What excites Merrill most about plotter art is how versatile the medium is. For example, he is currently experimenting with charcoal and graphite instead of ink. The challenge is that colored pencils wear down quickly so he has to sharpen them continuously. “What if you could automate this process? That's what I'm trying to figure out right now,” he adds.
“Generative Art is Incredibly Malleable”
When asked about the future of generative art, he says that it has unique properties that separate it from any other art form. “One of them is that you can create animation at infinite scale, and raster-style graphics that feel like vectors because it’s a math-based art form. You can make art that’s incredibly malleable — whether it's the size of a building or a postage stamp," he says.

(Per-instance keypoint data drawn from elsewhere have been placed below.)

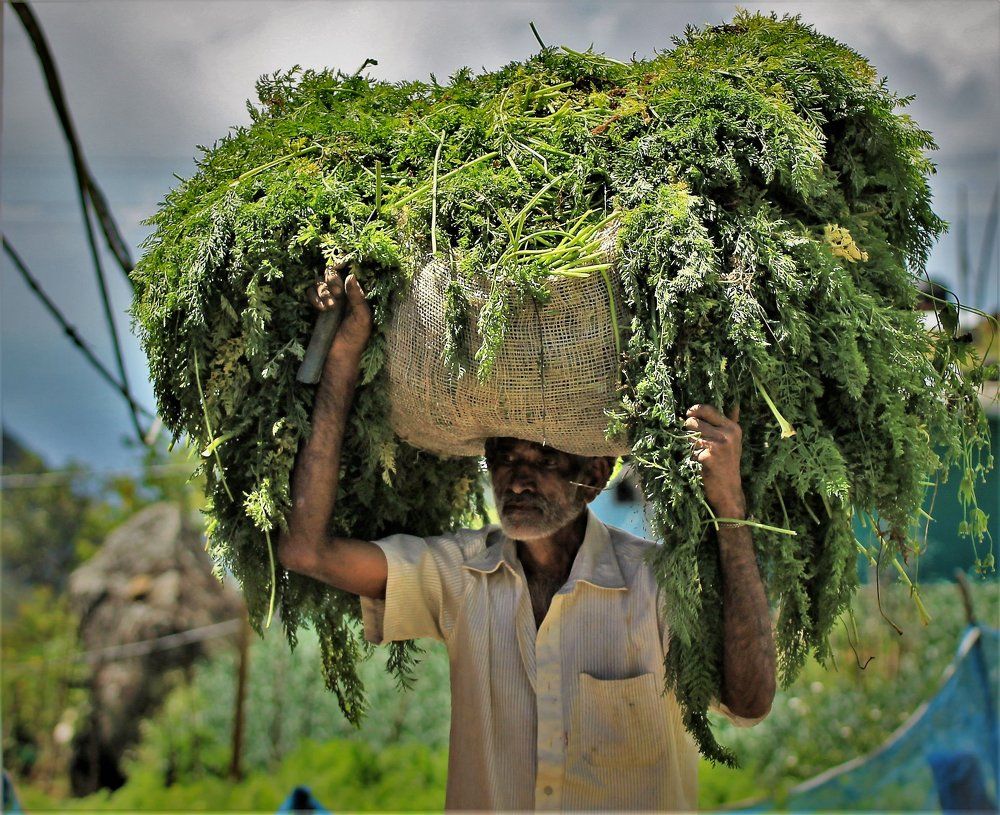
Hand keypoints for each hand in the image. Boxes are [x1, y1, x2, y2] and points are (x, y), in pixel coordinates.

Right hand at [307, 258, 372, 355]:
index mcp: (356, 297)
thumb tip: (350, 275)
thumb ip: (357, 297)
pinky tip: (321, 308)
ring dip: (323, 291)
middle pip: (332, 276)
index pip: (348, 275)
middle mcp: (343, 296)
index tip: (339, 269)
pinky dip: (314, 297)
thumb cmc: (355, 339)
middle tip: (336, 295)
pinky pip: (312, 294)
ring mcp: (330, 302)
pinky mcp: (318, 309)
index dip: (342, 271)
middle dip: (332, 282)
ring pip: (321, 284)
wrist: (339, 358)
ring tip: (330, 307)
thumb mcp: (362, 317)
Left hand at [684, 402, 745, 518]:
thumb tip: (736, 404)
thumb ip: (732, 421)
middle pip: (693, 421)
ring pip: (689, 436)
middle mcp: (727, 433)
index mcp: (732, 427)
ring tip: (699, 453)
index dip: (694, 411)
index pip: (707, 409)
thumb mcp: (733, 441)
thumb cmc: (727, 464)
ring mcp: (718, 445)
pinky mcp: (708, 457)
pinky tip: (699, 464)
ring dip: (689, 444)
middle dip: (687, 429)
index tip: (689, 415)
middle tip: (693, 440)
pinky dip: (691, 457)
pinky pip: (689, 450)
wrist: (728, 491)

The application of the art form also allows you to manifest it in many different types of media – from plotter drawings to sculptures or even furniture. It’s digital art that doesn't have to live on screens and can exist in all these different forms, including on the blockchain, which is a big catalyst for the adoption of generative art. It’s very collectible and has great provenance because you can see exactly when things were made and how they were transacted.
I think there will certainly be a line in the sand of when generative AI became ubiquitous in our lives. Knowing there was code art created prior to that time is important because it’s pre-AI code, and we can know that with certainty because of the blockchain and its provenance. For what it’s worth, we don’t yet know exactly what that line in the sand means, but we know it exists.”